Supplied data:
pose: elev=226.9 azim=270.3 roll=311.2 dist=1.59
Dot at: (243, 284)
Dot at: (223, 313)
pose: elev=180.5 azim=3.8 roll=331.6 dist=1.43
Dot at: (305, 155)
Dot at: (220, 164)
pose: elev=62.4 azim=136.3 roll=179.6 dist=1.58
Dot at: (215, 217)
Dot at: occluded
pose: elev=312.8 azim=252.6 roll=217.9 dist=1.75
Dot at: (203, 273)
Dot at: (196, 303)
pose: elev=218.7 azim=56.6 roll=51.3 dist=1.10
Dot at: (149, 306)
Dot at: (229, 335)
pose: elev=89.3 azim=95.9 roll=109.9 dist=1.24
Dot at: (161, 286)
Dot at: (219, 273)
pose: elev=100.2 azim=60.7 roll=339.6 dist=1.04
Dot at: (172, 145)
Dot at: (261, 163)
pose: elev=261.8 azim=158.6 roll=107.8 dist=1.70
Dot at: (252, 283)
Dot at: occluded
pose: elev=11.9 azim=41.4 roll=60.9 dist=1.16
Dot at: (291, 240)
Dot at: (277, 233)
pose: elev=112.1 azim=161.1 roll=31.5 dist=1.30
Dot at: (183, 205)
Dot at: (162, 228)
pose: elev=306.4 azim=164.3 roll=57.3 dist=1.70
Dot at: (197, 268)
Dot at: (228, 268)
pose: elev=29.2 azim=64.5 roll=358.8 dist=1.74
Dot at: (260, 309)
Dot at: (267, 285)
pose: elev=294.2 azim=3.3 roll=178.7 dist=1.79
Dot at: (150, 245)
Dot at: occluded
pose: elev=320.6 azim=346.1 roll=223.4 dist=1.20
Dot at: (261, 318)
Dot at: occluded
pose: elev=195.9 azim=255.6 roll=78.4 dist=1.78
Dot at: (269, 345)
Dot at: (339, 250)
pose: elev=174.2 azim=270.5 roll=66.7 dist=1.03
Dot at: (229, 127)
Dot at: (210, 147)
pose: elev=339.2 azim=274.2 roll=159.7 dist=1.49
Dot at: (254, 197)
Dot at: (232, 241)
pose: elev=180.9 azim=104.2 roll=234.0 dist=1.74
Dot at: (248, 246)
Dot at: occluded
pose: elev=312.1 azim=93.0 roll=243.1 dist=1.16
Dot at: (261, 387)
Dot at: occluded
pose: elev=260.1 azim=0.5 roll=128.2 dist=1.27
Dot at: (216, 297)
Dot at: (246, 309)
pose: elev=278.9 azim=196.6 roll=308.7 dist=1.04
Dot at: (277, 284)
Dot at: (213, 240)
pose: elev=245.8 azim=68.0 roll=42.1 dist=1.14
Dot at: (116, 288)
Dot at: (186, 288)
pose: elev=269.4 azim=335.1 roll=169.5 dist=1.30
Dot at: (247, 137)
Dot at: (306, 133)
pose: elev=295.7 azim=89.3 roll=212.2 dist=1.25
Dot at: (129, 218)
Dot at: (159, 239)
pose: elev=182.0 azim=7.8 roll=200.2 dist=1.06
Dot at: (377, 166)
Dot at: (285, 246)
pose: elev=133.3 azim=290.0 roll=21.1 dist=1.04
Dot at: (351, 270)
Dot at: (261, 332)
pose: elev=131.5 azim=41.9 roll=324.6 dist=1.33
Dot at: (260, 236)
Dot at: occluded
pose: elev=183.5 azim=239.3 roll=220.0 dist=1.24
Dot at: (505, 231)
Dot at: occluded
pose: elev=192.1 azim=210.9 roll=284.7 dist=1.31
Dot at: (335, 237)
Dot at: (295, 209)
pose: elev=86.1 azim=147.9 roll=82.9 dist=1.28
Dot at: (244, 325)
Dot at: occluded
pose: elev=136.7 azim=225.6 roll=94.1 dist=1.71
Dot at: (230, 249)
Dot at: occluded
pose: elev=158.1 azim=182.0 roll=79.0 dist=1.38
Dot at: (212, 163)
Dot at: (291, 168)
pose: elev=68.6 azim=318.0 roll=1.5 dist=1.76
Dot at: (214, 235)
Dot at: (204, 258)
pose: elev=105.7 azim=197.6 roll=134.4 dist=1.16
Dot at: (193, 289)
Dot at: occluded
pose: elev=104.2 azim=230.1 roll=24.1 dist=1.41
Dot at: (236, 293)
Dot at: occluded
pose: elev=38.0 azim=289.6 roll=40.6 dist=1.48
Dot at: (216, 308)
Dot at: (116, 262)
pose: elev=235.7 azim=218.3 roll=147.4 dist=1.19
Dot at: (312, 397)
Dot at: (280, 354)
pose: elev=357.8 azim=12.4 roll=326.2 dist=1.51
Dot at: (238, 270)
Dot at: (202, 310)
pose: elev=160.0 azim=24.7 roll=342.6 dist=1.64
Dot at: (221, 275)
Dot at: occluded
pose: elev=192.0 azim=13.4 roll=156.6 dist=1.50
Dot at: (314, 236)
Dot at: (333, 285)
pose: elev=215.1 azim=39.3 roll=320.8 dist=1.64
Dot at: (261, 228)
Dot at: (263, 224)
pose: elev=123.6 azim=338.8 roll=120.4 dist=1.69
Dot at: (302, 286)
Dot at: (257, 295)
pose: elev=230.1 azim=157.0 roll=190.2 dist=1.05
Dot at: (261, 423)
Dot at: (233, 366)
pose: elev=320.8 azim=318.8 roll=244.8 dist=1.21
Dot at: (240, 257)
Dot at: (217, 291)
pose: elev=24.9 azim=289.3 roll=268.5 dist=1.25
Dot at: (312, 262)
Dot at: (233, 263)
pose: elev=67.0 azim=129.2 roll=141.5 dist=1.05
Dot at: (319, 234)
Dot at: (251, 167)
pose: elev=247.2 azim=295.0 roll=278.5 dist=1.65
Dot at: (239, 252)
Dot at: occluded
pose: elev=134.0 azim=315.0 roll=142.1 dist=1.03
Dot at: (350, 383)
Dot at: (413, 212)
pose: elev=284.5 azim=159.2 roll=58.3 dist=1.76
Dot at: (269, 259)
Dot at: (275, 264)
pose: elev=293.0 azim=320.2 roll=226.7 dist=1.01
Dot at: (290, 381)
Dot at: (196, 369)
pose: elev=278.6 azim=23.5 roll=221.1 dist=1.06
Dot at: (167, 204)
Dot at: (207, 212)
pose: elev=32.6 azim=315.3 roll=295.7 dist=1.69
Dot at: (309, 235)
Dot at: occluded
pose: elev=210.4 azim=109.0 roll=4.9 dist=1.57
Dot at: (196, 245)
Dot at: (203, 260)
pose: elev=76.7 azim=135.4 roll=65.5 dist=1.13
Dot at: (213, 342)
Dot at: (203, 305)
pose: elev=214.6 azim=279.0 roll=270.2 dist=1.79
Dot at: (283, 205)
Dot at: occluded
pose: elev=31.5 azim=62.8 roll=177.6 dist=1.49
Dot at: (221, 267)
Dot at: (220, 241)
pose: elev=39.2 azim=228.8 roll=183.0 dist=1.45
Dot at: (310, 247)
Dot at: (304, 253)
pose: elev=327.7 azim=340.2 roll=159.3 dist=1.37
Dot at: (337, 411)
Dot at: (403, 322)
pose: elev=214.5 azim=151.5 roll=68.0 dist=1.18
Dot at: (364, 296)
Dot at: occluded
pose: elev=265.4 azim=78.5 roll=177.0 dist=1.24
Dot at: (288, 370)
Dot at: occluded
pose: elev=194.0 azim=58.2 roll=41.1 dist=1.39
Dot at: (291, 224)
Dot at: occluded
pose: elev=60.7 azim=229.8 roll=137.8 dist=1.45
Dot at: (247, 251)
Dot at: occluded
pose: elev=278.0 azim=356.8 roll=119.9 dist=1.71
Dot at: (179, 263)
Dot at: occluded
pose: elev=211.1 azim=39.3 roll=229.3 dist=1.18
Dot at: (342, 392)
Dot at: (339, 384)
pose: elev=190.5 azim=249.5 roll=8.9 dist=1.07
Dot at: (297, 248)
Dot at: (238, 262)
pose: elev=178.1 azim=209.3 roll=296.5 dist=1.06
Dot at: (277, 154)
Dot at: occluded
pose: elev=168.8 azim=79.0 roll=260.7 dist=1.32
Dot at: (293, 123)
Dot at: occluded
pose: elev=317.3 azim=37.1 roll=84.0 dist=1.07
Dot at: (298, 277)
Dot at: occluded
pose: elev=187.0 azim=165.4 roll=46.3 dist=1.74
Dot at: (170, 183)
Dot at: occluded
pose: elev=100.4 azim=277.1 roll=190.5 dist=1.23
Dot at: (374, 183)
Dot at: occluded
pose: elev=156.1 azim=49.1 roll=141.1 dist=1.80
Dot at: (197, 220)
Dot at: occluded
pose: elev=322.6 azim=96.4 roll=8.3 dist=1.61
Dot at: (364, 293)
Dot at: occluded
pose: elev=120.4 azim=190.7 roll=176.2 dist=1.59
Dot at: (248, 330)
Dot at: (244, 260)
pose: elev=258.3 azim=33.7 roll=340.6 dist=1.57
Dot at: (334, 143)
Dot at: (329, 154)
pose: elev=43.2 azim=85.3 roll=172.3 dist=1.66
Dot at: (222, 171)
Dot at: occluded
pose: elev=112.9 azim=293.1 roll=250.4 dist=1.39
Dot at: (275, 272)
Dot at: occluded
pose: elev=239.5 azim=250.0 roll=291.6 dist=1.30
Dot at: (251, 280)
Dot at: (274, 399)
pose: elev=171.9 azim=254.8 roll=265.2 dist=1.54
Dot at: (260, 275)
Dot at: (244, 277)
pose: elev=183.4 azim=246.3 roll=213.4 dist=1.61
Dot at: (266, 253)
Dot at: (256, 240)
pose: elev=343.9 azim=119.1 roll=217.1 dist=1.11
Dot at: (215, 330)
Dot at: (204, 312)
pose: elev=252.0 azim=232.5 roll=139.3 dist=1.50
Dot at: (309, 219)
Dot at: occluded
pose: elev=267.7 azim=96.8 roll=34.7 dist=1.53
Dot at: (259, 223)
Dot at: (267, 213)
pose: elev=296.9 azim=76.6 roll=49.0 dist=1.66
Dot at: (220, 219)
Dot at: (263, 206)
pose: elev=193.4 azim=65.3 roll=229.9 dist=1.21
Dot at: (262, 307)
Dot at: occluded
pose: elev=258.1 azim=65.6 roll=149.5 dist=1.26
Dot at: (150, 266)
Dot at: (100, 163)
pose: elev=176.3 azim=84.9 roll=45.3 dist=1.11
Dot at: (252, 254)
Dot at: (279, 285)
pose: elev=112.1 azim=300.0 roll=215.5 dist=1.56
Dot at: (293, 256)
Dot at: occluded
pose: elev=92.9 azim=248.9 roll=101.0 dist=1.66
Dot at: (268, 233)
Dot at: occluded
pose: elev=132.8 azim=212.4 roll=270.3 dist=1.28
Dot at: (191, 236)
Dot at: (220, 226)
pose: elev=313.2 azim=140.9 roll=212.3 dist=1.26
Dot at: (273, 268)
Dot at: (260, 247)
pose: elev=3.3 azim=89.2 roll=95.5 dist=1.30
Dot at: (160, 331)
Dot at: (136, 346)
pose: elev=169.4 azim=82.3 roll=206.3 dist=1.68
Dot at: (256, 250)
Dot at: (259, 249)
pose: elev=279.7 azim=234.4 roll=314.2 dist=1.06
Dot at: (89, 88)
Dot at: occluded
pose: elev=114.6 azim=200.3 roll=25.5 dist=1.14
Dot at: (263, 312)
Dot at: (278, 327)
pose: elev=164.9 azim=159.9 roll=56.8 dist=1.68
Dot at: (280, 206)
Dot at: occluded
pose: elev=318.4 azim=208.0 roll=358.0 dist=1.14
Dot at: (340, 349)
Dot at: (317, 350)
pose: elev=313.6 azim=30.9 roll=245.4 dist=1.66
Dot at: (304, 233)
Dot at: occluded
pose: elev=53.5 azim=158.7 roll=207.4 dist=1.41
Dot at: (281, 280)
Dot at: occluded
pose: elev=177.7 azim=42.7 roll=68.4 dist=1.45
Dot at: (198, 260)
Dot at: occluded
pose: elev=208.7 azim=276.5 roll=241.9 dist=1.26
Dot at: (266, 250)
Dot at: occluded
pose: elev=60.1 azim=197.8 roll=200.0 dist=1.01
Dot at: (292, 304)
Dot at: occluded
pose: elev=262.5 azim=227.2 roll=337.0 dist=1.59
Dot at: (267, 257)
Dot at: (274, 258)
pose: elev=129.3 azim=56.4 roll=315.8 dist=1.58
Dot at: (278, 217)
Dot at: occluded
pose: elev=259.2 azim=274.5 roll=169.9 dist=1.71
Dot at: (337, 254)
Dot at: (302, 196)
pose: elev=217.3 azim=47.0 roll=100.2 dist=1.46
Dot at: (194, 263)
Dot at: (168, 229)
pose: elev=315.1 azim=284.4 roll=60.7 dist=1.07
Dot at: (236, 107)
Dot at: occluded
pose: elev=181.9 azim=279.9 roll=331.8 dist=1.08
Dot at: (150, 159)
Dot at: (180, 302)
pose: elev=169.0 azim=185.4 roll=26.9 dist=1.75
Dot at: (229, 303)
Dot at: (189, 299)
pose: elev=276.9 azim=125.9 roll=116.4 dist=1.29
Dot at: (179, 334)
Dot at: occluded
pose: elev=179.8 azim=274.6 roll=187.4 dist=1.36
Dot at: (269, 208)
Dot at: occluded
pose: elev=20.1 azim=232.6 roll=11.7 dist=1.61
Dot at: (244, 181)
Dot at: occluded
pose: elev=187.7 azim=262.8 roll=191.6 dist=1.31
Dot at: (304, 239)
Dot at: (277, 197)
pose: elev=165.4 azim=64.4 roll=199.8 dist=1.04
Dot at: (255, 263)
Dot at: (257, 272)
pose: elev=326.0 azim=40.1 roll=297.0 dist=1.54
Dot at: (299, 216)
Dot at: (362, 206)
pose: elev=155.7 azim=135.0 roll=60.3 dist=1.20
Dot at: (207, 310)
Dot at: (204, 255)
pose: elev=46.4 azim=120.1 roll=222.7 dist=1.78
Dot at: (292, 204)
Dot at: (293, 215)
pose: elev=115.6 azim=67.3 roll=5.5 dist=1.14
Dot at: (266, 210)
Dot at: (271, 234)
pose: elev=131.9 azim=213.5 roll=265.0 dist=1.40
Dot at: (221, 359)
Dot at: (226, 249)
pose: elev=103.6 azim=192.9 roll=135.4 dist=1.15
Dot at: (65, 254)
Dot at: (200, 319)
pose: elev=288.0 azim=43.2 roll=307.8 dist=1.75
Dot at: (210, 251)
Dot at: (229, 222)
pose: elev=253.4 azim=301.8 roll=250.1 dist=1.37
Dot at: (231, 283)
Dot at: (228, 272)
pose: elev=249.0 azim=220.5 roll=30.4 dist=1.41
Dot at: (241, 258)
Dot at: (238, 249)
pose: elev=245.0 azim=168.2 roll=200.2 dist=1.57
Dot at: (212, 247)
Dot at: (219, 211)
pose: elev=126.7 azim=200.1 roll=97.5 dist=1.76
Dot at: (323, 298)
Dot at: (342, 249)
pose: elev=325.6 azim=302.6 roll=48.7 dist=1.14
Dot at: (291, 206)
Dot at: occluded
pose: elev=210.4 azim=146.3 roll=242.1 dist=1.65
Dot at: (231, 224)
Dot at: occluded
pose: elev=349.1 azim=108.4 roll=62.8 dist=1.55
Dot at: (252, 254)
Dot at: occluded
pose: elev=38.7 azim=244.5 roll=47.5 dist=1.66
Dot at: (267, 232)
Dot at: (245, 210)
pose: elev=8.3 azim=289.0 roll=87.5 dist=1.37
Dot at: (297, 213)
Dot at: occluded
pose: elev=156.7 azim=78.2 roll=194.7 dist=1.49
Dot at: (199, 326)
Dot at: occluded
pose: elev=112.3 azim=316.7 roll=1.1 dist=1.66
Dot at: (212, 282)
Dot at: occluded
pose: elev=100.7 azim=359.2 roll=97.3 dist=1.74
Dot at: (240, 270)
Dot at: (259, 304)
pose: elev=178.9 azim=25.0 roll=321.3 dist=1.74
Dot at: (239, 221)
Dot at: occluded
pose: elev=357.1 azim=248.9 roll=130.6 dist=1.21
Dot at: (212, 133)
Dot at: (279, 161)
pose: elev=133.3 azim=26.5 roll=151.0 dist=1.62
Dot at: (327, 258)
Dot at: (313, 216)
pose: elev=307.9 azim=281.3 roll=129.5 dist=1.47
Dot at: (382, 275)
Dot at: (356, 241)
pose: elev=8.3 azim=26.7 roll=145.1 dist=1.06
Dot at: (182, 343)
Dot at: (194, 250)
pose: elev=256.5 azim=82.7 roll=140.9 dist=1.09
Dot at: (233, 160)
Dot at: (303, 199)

Task objective:
Transcribe verbatim the lines of the records from the line containing "pose: elev=43.2 azim=85.3" through the line containing "Dot at: (274, 399)", inclusive.

Response below:
pose: elev=43.2 azim=85.3 roll=172.3 dist=1.66
Dot at: (222, 171)
Dot at: occluded
pose: elev=112.9 azim=293.1 roll=250.4 dist=1.39
Dot at: (275, 272)
Dot at: occluded
pose: elev=239.5 azim=250.0 roll=291.6 dist=1.30
Dot at: (251, 280)
Dot at: (274, 399)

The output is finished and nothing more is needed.